Exercise instructions: In the records below, find the line with "22: (331, 445, 0.45)" and the line with "37: (360, 383, 0.73)". Print both exactly, along with every line between them, and no other line.

Record excerpts:
*** Begin section ***
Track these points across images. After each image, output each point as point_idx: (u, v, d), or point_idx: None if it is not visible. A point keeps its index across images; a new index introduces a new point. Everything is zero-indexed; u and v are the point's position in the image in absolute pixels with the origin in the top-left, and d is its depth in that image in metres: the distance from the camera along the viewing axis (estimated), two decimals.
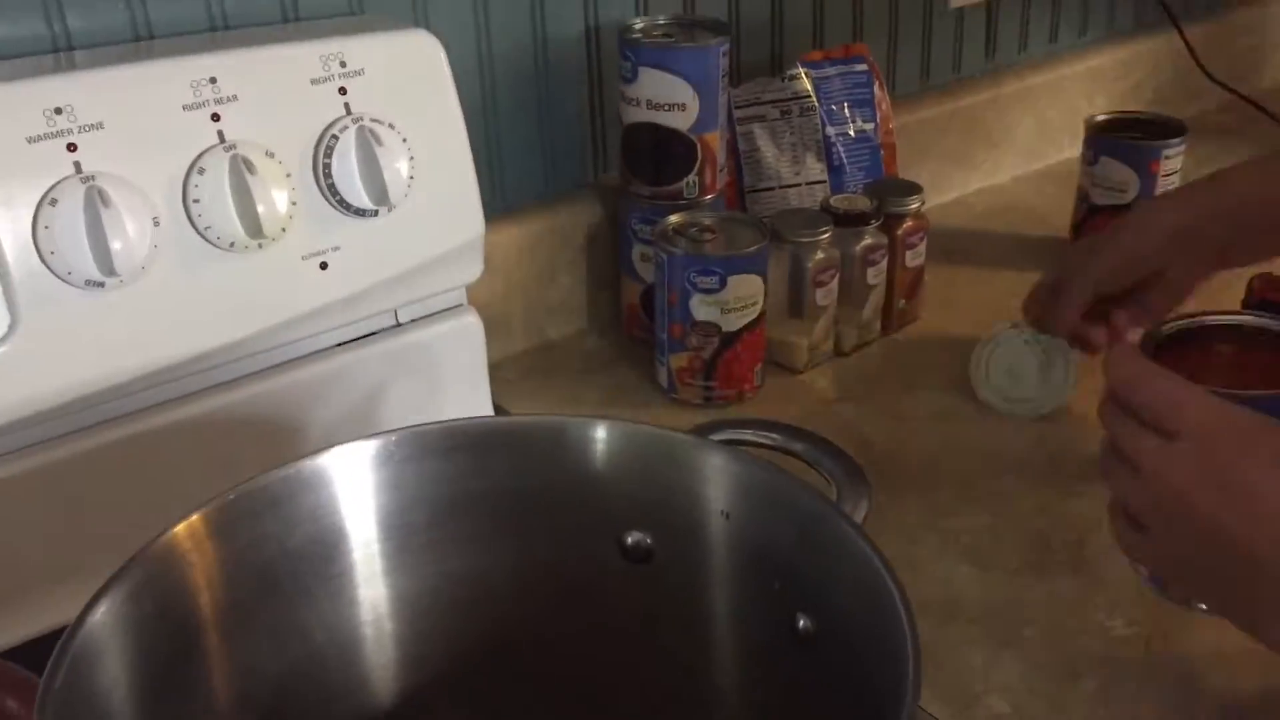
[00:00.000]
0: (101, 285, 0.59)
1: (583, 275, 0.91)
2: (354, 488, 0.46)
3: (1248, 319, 0.60)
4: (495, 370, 0.85)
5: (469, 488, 0.47)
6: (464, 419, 0.48)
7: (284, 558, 0.44)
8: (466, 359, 0.78)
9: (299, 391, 0.70)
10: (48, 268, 0.58)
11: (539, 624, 0.48)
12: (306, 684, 0.46)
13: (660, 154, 0.84)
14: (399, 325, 0.75)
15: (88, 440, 0.63)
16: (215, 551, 0.42)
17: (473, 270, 0.75)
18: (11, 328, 0.58)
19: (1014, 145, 1.19)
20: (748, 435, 0.48)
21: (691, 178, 0.84)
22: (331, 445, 0.45)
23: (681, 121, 0.82)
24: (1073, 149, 1.08)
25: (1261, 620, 0.46)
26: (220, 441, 0.67)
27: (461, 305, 0.77)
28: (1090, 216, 1.01)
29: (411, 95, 0.69)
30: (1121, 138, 0.98)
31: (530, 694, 0.49)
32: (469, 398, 0.78)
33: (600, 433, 0.47)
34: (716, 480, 0.45)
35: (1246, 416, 0.46)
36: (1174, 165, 0.98)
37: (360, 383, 0.73)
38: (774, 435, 0.48)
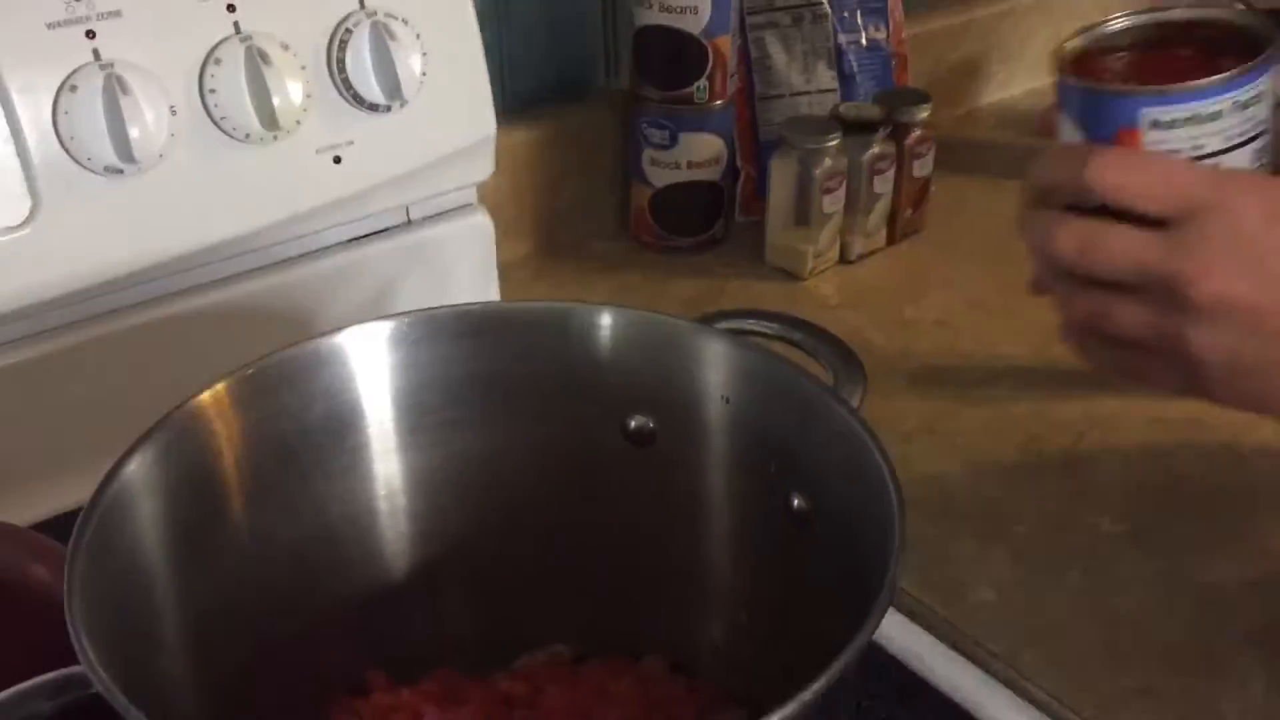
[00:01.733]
0: (120, 172, 0.60)
1: (592, 179, 0.92)
2: (369, 366, 0.47)
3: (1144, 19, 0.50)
4: (504, 271, 0.86)
5: (479, 370, 0.49)
6: (476, 303, 0.50)
7: (301, 432, 0.46)
8: (476, 257, 0.79)
9: (311, 285, 0.72)
10: (67, 153, 0.59)
11: (545, 504, 0.50)
12: (321, 554, 0.48)
13: (671, 58, 0.84)
14: (410, 222, 0.76)
15: (107, 324, 0.64)
16: (237, 421, 0.44)
17: (484, 168, 0.76)
18: (33, 211, 0.59)
19: (1028, 58, 1.18)
20: (749, 324, 0.49)
21: (702, 82, 0.85)
22: (351, 324, 0.47)
23: (693, 25, 0.83)
24: None
25: None
26: (233, 331, 0.69)
27: (472, 204, 0.78)
28: None
29: None
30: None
31: (535, 571, 0.52)
32: (478, 296, 0.80)
33: (605, 319, 0.48)
34: (717, 366, 0.47)
35: (1252, 177, 0.40)
36: None
37: (371, 278, 0.74)
38: (773, 325, 0.49)
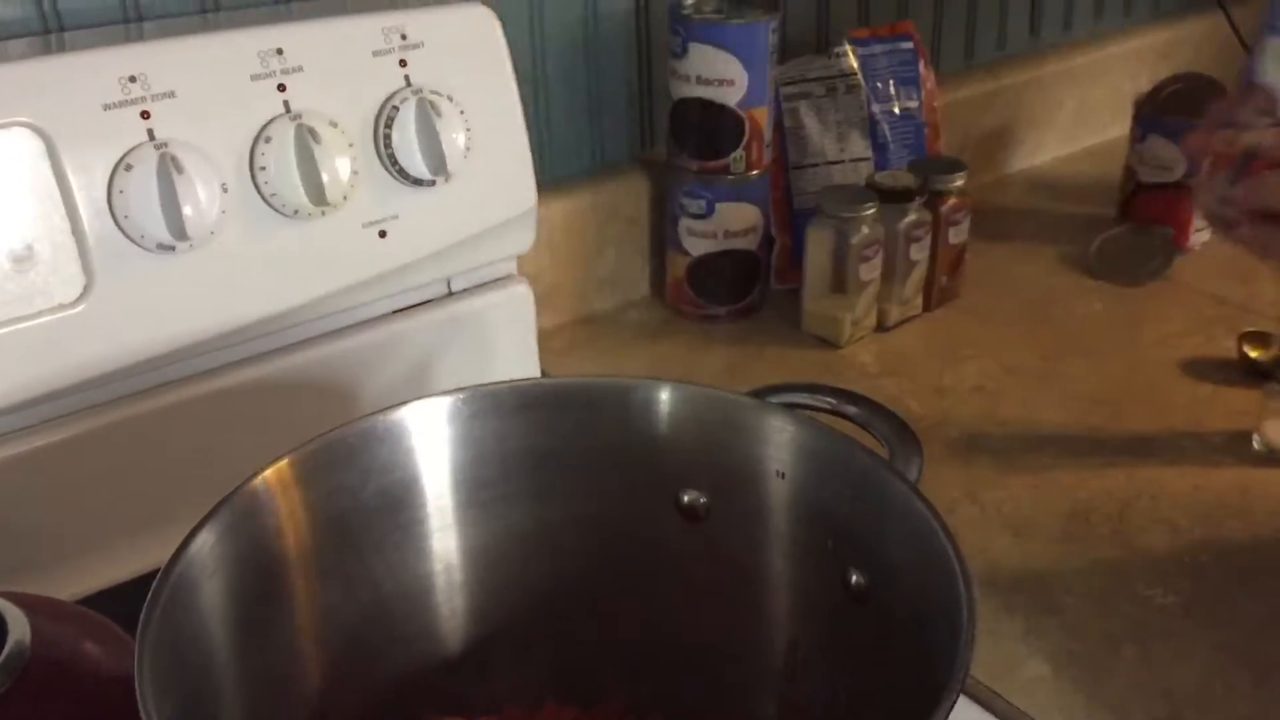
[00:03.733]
0: (172, 249, 0.61)
1: (630, 249, 0.92)
2: (428, 442, 0.47)
3: None
4: (543, 340, 0.86)
5: (536, 445, 0.49)
6: (534, 379, 0.50)
7: (359, 508, 0.46)
8: (517, 328, 0.79)
9: (355, 356, 0.72)
10: (121, 231, 0.60)
11: (601, 579, 0.50)
12: (376, 631, 0.48)
13: (708, 128, 0.85)
14: (451, 293, 0.76)
15: (158, 399, 0.65)
16: (298, 498, 0.44)
17: (525, 240, 0.77)
18: (87, 288, 0.60)
19: (1057, 124, 1.19)
20: (803, 398, 0.49)
21: (739, 152, 0.86)
22: (408, 400, 0.47)
23: (730, 97, 0.84)
24: (1116, 128, 1.08)
25: None
26: (281, 402, 0.69)
27: (512, 275, 0.79)
28: (1137, 194, 1.02)
29: (469, 68, 0.71)
30: (1170, 117, 0.99)
31: (590, 647, 0.51)
32: (518, 366, 0.80)
33: (664, 394, 0.48)
34: (774, 441, 0.47)
35: None
36: None
37: (413, 349, 0.75)
38: (828, 399, 0.49)
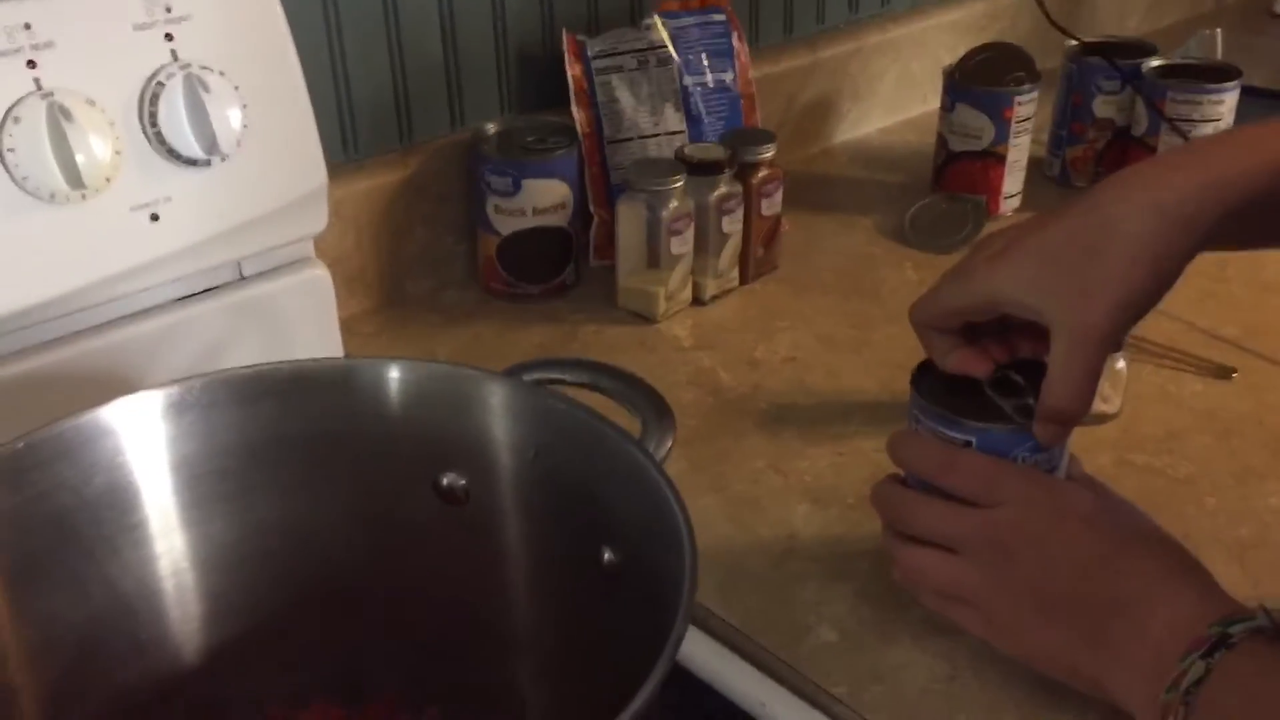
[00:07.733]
0: None
1: (442, 228, 0.90)
2: (148, 436, 0.45)
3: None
4: (351, 324, 0.84)
5: (270, 434, 0.46)
6: (258, 365, 0.47)
7: (81, 507, 0.43)
8: (314, 313, 0.76)
9: (136, 346, 0.69)
10: None
11: (354, 569, 0.48)
12: (114, 634, 0.45)
13: None
14: (243, 279, 0.73)
15: None
16: (3, 501, 0.41)
17: (316, 222, 0.74)
18: None
19: (878, 97, 1.20)
20: (558, 374, 0.48)
21: None
22: (124, 394, 0.44)
23: None
24: (936, 100, 1.09)
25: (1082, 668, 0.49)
26: (51, 398, 0.65)
27: (309, 258, 0.76)
28: (949, 163, 1.03)
29: (243, 41, 0.68)
30: (976, 86, 1.00)
31: (348, 640, 0.49)
32: (318, 352, 0.77)
33: (394, 372, 0.46)
34: (522, 419, 0.46)
35: (1058, 484, 0.51)
36: (1027, 111, 1.00)
37: (203, 337, 0.72)
38: (582, 374, 0.48)
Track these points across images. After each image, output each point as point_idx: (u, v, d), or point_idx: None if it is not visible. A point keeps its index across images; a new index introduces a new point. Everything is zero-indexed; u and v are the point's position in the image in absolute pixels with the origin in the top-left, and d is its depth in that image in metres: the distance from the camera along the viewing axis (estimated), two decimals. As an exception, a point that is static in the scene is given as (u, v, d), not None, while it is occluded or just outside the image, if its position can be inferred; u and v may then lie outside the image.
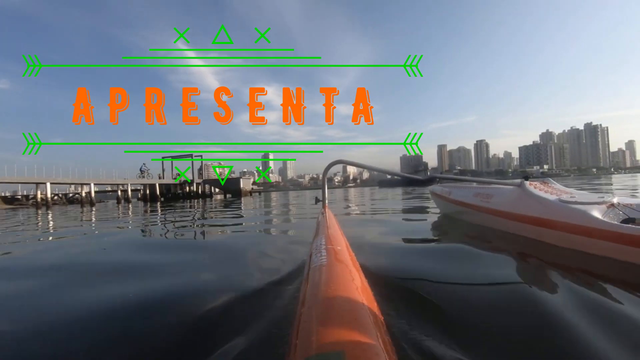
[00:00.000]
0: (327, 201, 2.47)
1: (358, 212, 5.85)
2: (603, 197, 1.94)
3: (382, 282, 1.34)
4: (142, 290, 1.47)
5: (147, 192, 30.93)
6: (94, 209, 14.44)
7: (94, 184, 25.35)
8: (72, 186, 30.64)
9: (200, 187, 34.95)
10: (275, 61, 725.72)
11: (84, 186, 26.33)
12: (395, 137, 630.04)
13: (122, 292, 1.45)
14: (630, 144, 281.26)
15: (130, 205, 16.60)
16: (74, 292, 1.59)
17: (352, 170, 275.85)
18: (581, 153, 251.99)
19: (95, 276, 1.90)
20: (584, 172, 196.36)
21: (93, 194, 24.68)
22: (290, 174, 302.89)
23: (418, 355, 0.81)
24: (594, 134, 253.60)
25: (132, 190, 33.93)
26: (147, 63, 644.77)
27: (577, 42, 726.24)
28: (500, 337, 0.94)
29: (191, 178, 34.17)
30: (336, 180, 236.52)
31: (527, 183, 2.37)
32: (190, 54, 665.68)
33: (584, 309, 1.06)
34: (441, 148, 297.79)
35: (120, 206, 16.69)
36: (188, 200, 21.90)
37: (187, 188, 33.97)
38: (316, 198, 2.76)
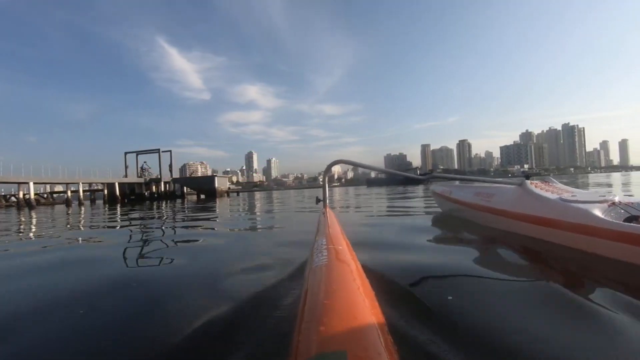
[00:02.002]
0: (327, 201, 2.43)
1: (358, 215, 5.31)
2: (604, 196, 1.92)
3: (383, 281, 1.36)
4: (146, 295, 1.51)
5: (106, 192, 27.34)
6: (33, 213, 11.66)
7: (34, 183, 21.43)
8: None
9: (168, 186, 31.37)
10: (260, 60, 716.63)
11: (22, 185, 22.30)
12: (379, 137, 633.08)
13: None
14: (604, 144, 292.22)
15: (82, 209, 14.14)
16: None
17: (336, 169, 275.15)
18: (559, 153, 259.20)
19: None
20: (562, 171, 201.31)
21: (32, 195, 20.83)
22: (274, 173, 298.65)
23: (419, 355, 0.83)
24: (571, 134, 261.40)
25: (95, 190, 30.32)
26: (129, 60, 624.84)
27: (558, 49, 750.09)
28: (504, 338, 0.92)
29: (158, 175, 30.54)
30: (321, 179, 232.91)
31: (528, 182, 2.37)
32: (174, 51, 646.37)
33: (587, 309, 1.08)
34: (425, 148, 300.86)
35: (70, 209, 13.94)
36: (156, 202, 19.66)
37: (154, 187, 30.30)
38: (317, 198, 2.69)
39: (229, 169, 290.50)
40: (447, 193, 3.53)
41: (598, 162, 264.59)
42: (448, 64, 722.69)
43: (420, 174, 2.91)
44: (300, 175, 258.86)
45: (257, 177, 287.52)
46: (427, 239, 2.53)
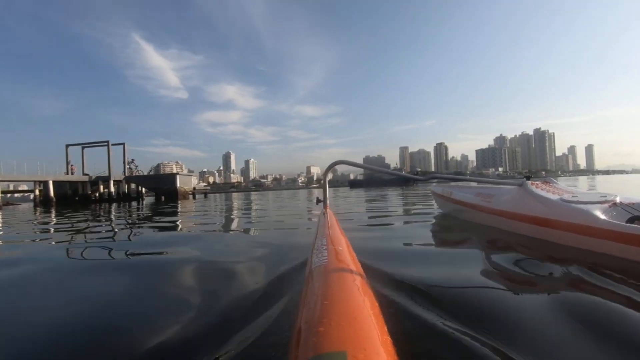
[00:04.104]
0: (328, 201, 2.35)
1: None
2: (605, 197, 1.93)
3: (383, 282, 1.35)
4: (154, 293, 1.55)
5: (37, 193, 22.98)
6: None
7: None
8: None
9: (120, 186, 27.13)
10: (239, 60, 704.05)
11: None
12: (358, 139, 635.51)
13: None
14: (572, 149, 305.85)
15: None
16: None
17: (315, 171, 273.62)
18: (530, 156, 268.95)
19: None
20: (535, 174, 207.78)
21: None
22: (252, 174, 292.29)
23: (419, 356, 0.82)
24: (542, 139, 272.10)
25: (24, 192, 25.88)
26: (102, 55, 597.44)
27: (526, 54, 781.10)
28: (503, 337, 0.92)
29: (107, 173, 26.16)
30: (300, 181, 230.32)
31: (529, 183, 2.38)
32: (149, 48, 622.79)
33: (585, 309, 1.09)
34: (403, 150, 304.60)
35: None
36: (105, 205, 16.39)
37: (102, 188, 25.92)
38: (317, 198, 2.59)
39: (205, 170, 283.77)
40: (448, 194, 3.55)
41: (567, 166, 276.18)
42: (425, 68, 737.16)
43: (417, 174, 2.88)
44: (278, 176, 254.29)
45: (235, 177, 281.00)
46: (428, 240, 2.67)
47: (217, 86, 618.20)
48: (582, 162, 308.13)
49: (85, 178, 26.48)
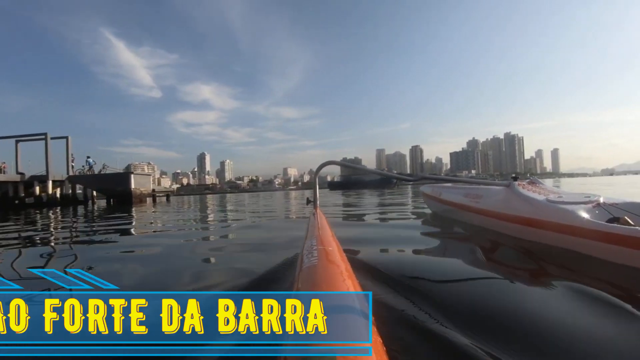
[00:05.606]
0: (318, 202, 2.39)
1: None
2: (589, 197, 1.98)
3: (372, 282, 1.38)
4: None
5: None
6: None
7: None
8: None
9: (64, 187, 23.47)
10: (215, 60, 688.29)
11: None
12: (334, 141, 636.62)
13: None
14: (539, 153, 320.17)
15: None
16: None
17: (293, 172, 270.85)
18: (501, 159, 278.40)
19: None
20: (505, 177, 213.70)
21: None
22: (228, 175, 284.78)
23: (407, 356, 0.83)
24: (512, 142, 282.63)
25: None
26: (68, 51, 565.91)
27: (500, 61, 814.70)
28: (491, 336, 0.94)
29: (45, 172, 22.37)
30: (277, 182, 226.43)
31: (515, 183, 2.41)
32: (120, 45, 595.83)
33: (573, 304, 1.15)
34: (380, 152, 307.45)
35: None
36: (42, 211, 13.51)
37: (38, 190, 22.14)
38: (307, 199, 2.69)
39: (179, 171, 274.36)
40: (437, 194, 3.67)
41: (535, 169, 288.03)
42: (401, 71, 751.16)
43: (412, 178, 2.86)
44: (255, 178, 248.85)
45: (210, 179, 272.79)
46: (416, 240, 2.68)
47: (193, 86, 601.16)
48: (548, 165, 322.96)
49: (18, 178, 22.51)
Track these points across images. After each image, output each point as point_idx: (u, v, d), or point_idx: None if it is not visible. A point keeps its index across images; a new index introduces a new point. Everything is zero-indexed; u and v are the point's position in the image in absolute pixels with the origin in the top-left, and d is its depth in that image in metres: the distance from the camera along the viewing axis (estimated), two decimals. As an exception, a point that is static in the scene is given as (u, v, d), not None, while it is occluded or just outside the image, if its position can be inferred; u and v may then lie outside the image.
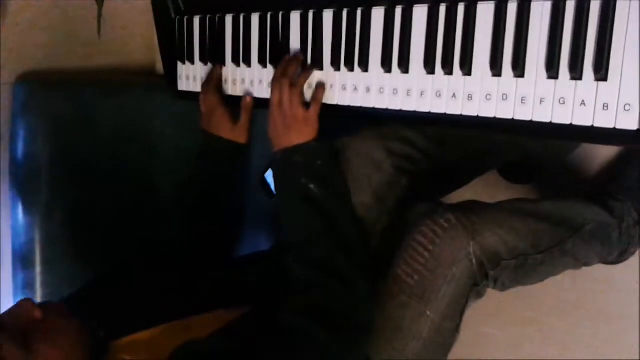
*** End section ***
Result of the exercise:
22: (331, 445, 0.45)
23: (681, 121, 0.82)
24: (1073, 149, 1.08)
25: (1261, 620, 0.46)
26: (220, 441, 0.67)
27: (461, 305, 0.77)
28: (1090, 216, 1.01)
29: (411, 95, 0.69)
30: (1121, 138, 0.98)
31: (530, 694, 0.49)
32: (469, 398, 0.78)
33: (600, 433, 0.47)
34: (716, 480, 0.45)
35: (1246, 416, 0.46)
36: (1174, 165, 0.98)
37: (360, 383, 0.73)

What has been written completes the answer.